In the light of our disposition of these assignments, plaintiff's other assignments of error and arguments do not require discussion.
*1068 Judgment on claim for breach of lease reversed and remanded; otherwise affirmed.
NOTES
[1] Under ORCP 67B, all claims against BCT Partnership have been dismissed, and it is not a party to this appeal. Also, under ORCP 67B, plaintiff's first, third, fifth and sixth claims were dismissed with prejudice. Plaintiff appeals from the judgment on those claims.
[2] ORCP 47E provides, in part:
"If a party, in opposing a motion for summary judgment, is required to provide the opinion of an expert to establish a genuine issue of material fact, an affidavit of the party's attorney stating that an unnamed qualified expert has been retained who is available and willing to testify to admissible facts or opinions creating a question of fact, will be deemed sufficient to controvert the allegations of the moving party and an adequate basis for the court to deny the motion. The affidavit shall be made in good faith based on admissible facts or opinions obtained from a qualified expert who has actually been retained by the attorney who is available and willing to testify and who has actually rendered an opinion or provided facts which, if revealed by affidavit, would be a sufficient basis for denying the motion for summary judgment."
Defendant does not challenge the sufficiency of plaintiff's counsel's affidavit.

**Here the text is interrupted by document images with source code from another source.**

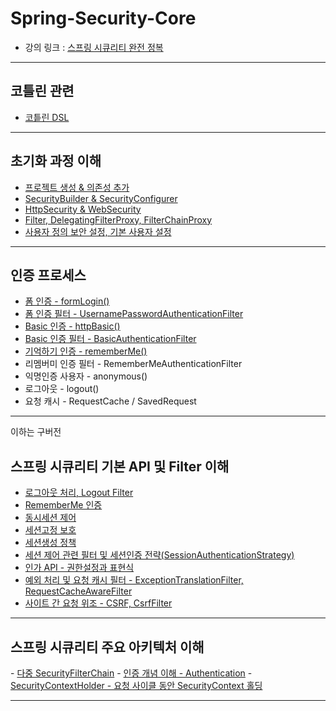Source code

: # Spring-Security-Core
- 강의 링크 : <a href="https://www.inflearn.com/course/%EC%8A%A4%ED%94%84%EB%A7%81-%EC%8B%9C%ED%81%90%EB%A6%AC%ED%8B%B0-%EC%99%84%EC%A0%84%EC%A0%95%EB%B3%B5" target="_blank">스프링 시큐리티 완전 정복</a>

---

<h2 id="kotlin">코틀린 관련</h2>

- <a href="/note/kotlin/코틀린 DSL.md" target="_blank">코틑린 DSL</a>

---

<h2 id="init">초기화 과정 이해</h2>

- <a href="/note/init/프로젝트 생성 & 의존성 추가.md" target="_blank">프로젝트 생성 & 의존성 추가</a>
- <a href="/note/init/SecurityBuilder & SecurityConfigurer.md" target="_blank">SecurityBuilder & SecurityConfigurer</a>
- <a href="/note/init/HttpSecurity & WebSecurity.md" target="_blank">HttpSecurity & WebSecurity</a>
- <a href="/note/init/Filter, DelegatingFilterProxy, FilterChainProxy.md" target="_blank">Filter, DelegatingFilterProxy, FilterChainProxy</a>
- <a href="/note/init/사용자 정의 보안 설정, 기본 사용자 설정.md" target="_blank">사용자 정의 보안 설정, 기본 사용자 설정</a>

---

<h2 id="authentication-process">인증 프로세스</h2>

- <a href="/note/authentication-process/폼 인증 - formLogin().md" target="_blank">폼 인증 - formLogin()</a>
- <a href="/note/authentication-process/폼 인증 필터 - UsernamePasswordAuthenticationFilter.md" target="_blank">폼 인증 필터 - UsernamePasswordAuthenticationFilter</a>
- <a href="/note/authentication-process/Basic 인증 - httpBasic().md" target="_blank">Basic 인증 - httpBasic()</a>
- <a href="/note/authentication-process/Basic 인증 필터 - BasicAuthenticationFilter.md" target="_blank">Basic 인증 필터 - BasicAuthenticationFilter</a>
- <a href="/note/authentication-process/기억하기 인증 - rememberMe().md" target="_blank">기억하기 인증 - rememberMe()</a>
- 리멤버미 인증 필터 - RememberMeAuthenticationFilter
- 익명인증 사용자 - anonymous()
- 로그아웃 - logout()
- 요청 캐시 - RequestCache / SavedRequest

---

이하는 구버전

<h2 id="api-filter">스프링 시큐리티 기본 API 및 Filter 이해</h2>

- <a href="/note/로그아웃 처리, Logout Filter.md" target="_blank">로그아웃 처리, Logout Filter</a>
- <a href="/note/RememberMe 인증.md" target="_blank">RememberMe 인증</a>
- <a href="/note/동시세션 제어.md" target="_blank">동시세션 제어</a>
- <a href="/note/세션고정 보호.md" target="_blank">세션고정 보호</a>
- <a href="/note/세션생성 정책.md" target="_blank">세션생성 정책</a>
- <a href="/note/세션 제어 관련 필터 및 세션인증 전략(SessionAuthenticationStrategy).md" target="_blank">세션 제어 관련 필터 및 세션인증 전략(SessionAuthenticationStrategy)</a>
- <a href="/note/인가 API - 권한설정과 표현식.md" target="_blank">인가 API - 권한설정과 표현식</a>
- <a href="/note/예외 처리 및 요청 캐시 필터 - ExceptionTranslationFilter, RequestCacheAwareFilter.md" target="_blank">예외 처리 및 요청 캐시 필터 - ExceptionTranslationFilter, RequestCacheAwareFilter</a>
- <a href="/note/사이트 간 요청 위조 - CSRF, CsrfFilter.md" target="_blank">사이트 간 요청 위조 - CSRF, CsrfFilter</a>

---

<h2 id="architecture">스프링 시큐리티 주요 아키텍처 이해</h2>
- <a href="/note/architecture/다중 SecurityFilterChain.md" target="_blank">다중 SecurityFilterChain</a>
- <a href="/note/architecture/인증 개념 이해 - Authentication.md" target="_blank">인증 개념 이해 - Authentication</a>
- <a href="/note/architecture/SecurityContextHolder - 요청 사이클 동안 SecurityContext 홀딩.md" target="_blank">SecurityContextHolder - 요청 사이클 동안 SecurityContext 홀딩</a>

---
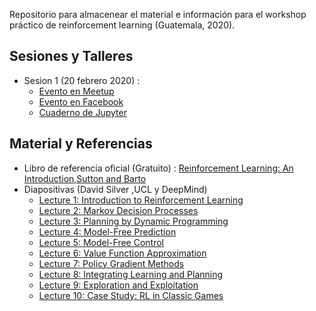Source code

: Repositorio para almacenear el material e información para el workshop práctico de reinforcement learning (Guatemala, 2020).


## Sesiones y Talleres

* Sesion 1 (20 febrero 2020) :
	* [Evento en Meetup](https://www.meetup.com/es-ES/Inteligencia-Artificial-Guatemala/events/268539264/?_xtd=gatlbWFpbF9jbGlja9oAJDRmZTEwYTUxLWMwMDMtNDE2Ny05MDI3LTQ2YWY1MGVhMzU1NQ)
	* [Evento en Facebook](https://www.facebook.com/events/2981181955239843/)
	* [Cuaderno de Jupyter](Notebooks/Lecture1_IntroRL.ipynb) 

## Material y Referencias

* Libro de referencia oficial (Gratuito) : [Reinforcement Learning: An Introduction,Sutton and Barto](http://incompleteideas.net/book/RLbook2018.pdf)
* Diapositivas (David Silver ,UCL y DeepMind)
	* [Lecture 1: Introduction to Reinforcement Learning](http://www0.cs.ucl.ac.uk/staff/d.silver/web/Teaching_files/intro_RL.pdf)
	* [Lecture 2: Markov Decision Processes](http://www0.cs.ucl.ac.uk/staff/d.silver/web/Teaching_files/MDP.pdf)
	* [Lecture 3: Planning by Dynamic Programming](http://www0.cs.ucl.ac.uk/staff/d.silver/web/Teaching_files/DP.pdf)
	* [Lecture 4: Model-Free Prediction](http://www0.cs.ucl.ac.uk/staff/d.silver/web/Teaching_files/MC-TD.pdf)
	* [Lecture 5: Model-Free Control](http://www0.cs.ucl.ac.uk/staff/d.silver/web/Teaching_files/control.pdf)
	* [Lecture 6: Value Function Approximation](http://www0.cs.ucl.ac.uk/staff/d.silver/web/Teaching_files/FA.pdf)
	* [Lecture 7: Policy Gradient Methods](http://www0.cs.ucl.ac.uk/staff/d.silver/web/Teaching_files/pg.pdf)
	* [Lecture 8: Integrating Learning and Planning](http://www0.cs.ucl.ac.uk/staff/d.silver/web/Teaching_files/dyna.pdf)
	* [Lecture 9: Exploration and Exploitation](http://www0.cs.ucl.ac.uk/staff/d.silver/web/Teaching_files/XX.pdf)
	* [Lecture 10: Case Study: RL in Classic Games](http://www0.cs.ucl.ac.uk/staff/d.silver/web/Teaching_files/games.pdf)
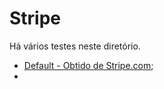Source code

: # Stripe

Há vários testes neste diretório.

- [Default - Obtido de Stripe.com](Standart_Sample/README.md);
- 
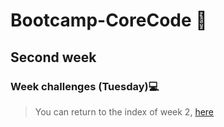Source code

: # Bootcamp-CoreCode 🚀

## Second week
### Week challenges (Tuesday)💻

> You can return to the index of week 2, [here](indexWeek2.md)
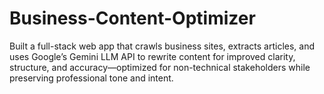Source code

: # Business-Content-Optimizer
Built a full-stack web app that crawls business sites, extracts articles, and uses Google’s Gemini LLM API to rewrite content for improved clarity, structure, and accuracy—optimized for non-technical stakeholders while preserving professional tone and intent.
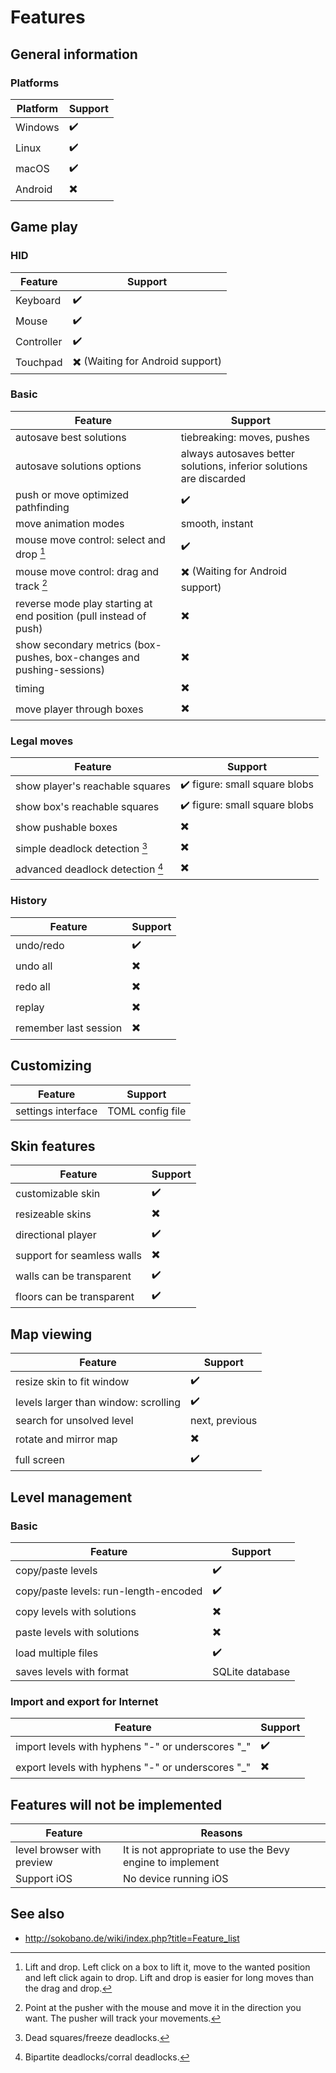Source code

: # Features

## General information

### Platforms

| Platform | Support                  |
| -------- | ------------------------ |
| Windows  | :heavy_check_mark:       |
| Linux    | :heavy_check_mark:       |
| macOS    | :heavy_check_mark:       |
| Android  | :heavy_multiplication_x: |

## Game play

### HID

| Feature    | Support                                                |
| ---------- | ------------------------------------------------------ |
| Keyboard   | :heavy_check_mark:                                     |
| Mouse      | :heavy_check_mark:                                     |
| Controller | :heavy_check_mark:                                     |
| Touchpad   | :heavy_multiplication_x: (Waiting for Android support) |

### Basic

| Feature                                                               | Support                                                             |
| --------------------------------------------------------------------- | ------------------------------------------------------------------- |
| autosave best solutions                                               | tiebreaking: moves, pushes                                          |
| autosave solutions options                                            | always autosaves better solutions, inferior solutions are discarded |
| push or move optimized pathfinding                                    | :heavy_check_mark:                                                  |
| move animation modes                                                  | smooth, instant                                                     |
| mouse move control: select and drop [^1]                              | :heavy_check_mark:                                                  |
| mouse move control: drag and track [^2]                               | :heavy_multiplication_x: (Waiting for Android support)              |
| reverse mode play starting at end position (pull instead of push)     | :heavy_multiplication_x:                                            |
| show secondary metrics (box-pushes, box-changes and pushing-sessions) | :heavy_multiplication_x:                                            |
| timing                                                                | :heavy_multiplication_x:                                            |
| move player through boxes                                             | :heavy_multiplication_x:                                            |

[^1]: Lift and drop. Left click on a box to lift it, move to the wanted position and left click again to drop. Lift and drop is easier for long moves than the drag and drop.
[^2]: Point at the pusher with the mouse and move it in the direction you want. The pusher will track your movements.

### Legal moves

| Feature                          | Support                                       |
| -------------------------------- | --------------------------------------------- |
| show player's reachable squares  | :heavy_check_mark: figure: small square blobs |
| show box's reachable squares     | :heavy_check_mark: figure: small square blobs |
| show pushable boxes              | :heavy_multiplication_x:                      |
| simple deadlock detection [^3]   | :heavy_multiplication_x:                      |
| advanced deadlock detection [^4] | :heavy_multiplication_x:                      |

[^3]: Dead squares/freeze deadlocks.
[^4]: Bipartite deadlocks/corral deadlocks.

### History

| Feature               | Support                  |
| --------------------- | ------------------------ |
| undo/redo             | :heavy_check_mark:       |
| undo all              | :heavy_multiplication_x: |
| redo all              | :heavy_multiplication_x: |
| replay                | :heavy_multiplication_x: |
| remember last session | :heavy_multiplication_x: |

## Customizing

| Feature            | Support          |
| ------------------ | ---------------- |
| settings interface | TOML config file |

## Skin features

| Feature                    | Support                  |
| -------------------------- | ------------------------ |
| customizable skin          | :heavy_check_mark:       |
| resizeable skins           | :heavy_multiplication_x: |
| directional player         | :heavy_check_mark:       |
| support for seamless walls | :heavy_multiplication_x: |
| walls can be transparent   | :heavy_check_mark:       |
| floors can be transparent  | :heavy_check_mark:       |

## Map viewing

| Feature                              | Support                  |
| ------------------------------------ | ------------------------ |
| resize skin to fit window            | :heavy_check_mark:       |
| levels larger than window: scrolling | :heavy_check_mark:       |
| search for unsolved level            | next, previous           |
| rotate and mirror map                | :heavy_multiplication_x: |
| full screen                          | :heavy_check_mark:       |

## Level management

### Basic

| Feature                               | Support                  |
| ------------------------------------- | ------------------------ |
| copy/paste levels                     | :heavy_check_mark:       |
| copy/paste levels: run-length-encoded | :heavy_check_mark:       |
| copy levels with solutions            | :heavy_multiplication_x: |
| paste levels with solutions           | :heavy_multiplication_x: |
| load multiple files                   | :heavy_check_mark:       |
| saves levels with format              | SQLite database          |

### Import and export for Internet

| Feature                                           | Support                  |
| ------------------------------------------------- | ------------------------ |
| import levels with hyphens "-" or underscores "_" | :heavy_check_mark:       |
| export levels with hyphens "-" or underscores "_" | :heavy_multiplication_x: |

## Features will not be implemented

| Feature                    | Reasons                                                   |
| -------------------------- | --------------------------------------------------------- |
| level browser with preview | It is not appropriate to use the Bevy engine to implement |
| Support iOS                | No device running iOS                                     |

## See also

- <http://sokobano.de/wiki/index.php?title=Feature_list>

[3] Plaintiff's estoppel theory also fails, because equitable estoppel protects only those who materially change their position in reliance upon another's acts or representations. Bash v. FirGrove Cemeteries, Co., 282 Or. 677, 687, 581 P.2d 75 (1978). Plaintiff already was legally obligated to consent to defendant's property tax appeal. The parties' lease provides, in part:
"6. [Defendant], in addition to the net monthly basic rent provided for herein, shall pay all ad valorem real estate taxes and assessments upon the demised premises which are levied after the commencement of the primary term of this Lease and during the primary term of this Lease or any extension thereof. * * * [Defendant] may contest in good faith all such taxes and assessments against said demised premises as [defendant] reasonably may deem unlawful, and for such purpose [defendant] may, at [defendant's] own expense, prosecute such appeals, suits, actions or other proceedings in [defendant's] own name or in the name of [plaintiff], or both, as [defendant] may deem appropriate * * *. [Plaintiff] shall, upon request of [defendant], cooperate with [defendant] with respect to making, filing and prosecuting any such appeals, suits, actions or other proceedings and, if required to make the same effective, join therein."
Plaintiff's joining in the tax appeal, which it was legally obligated to do under the terms of the lease, does not constitute a material change of position in reliance on defendant's representations.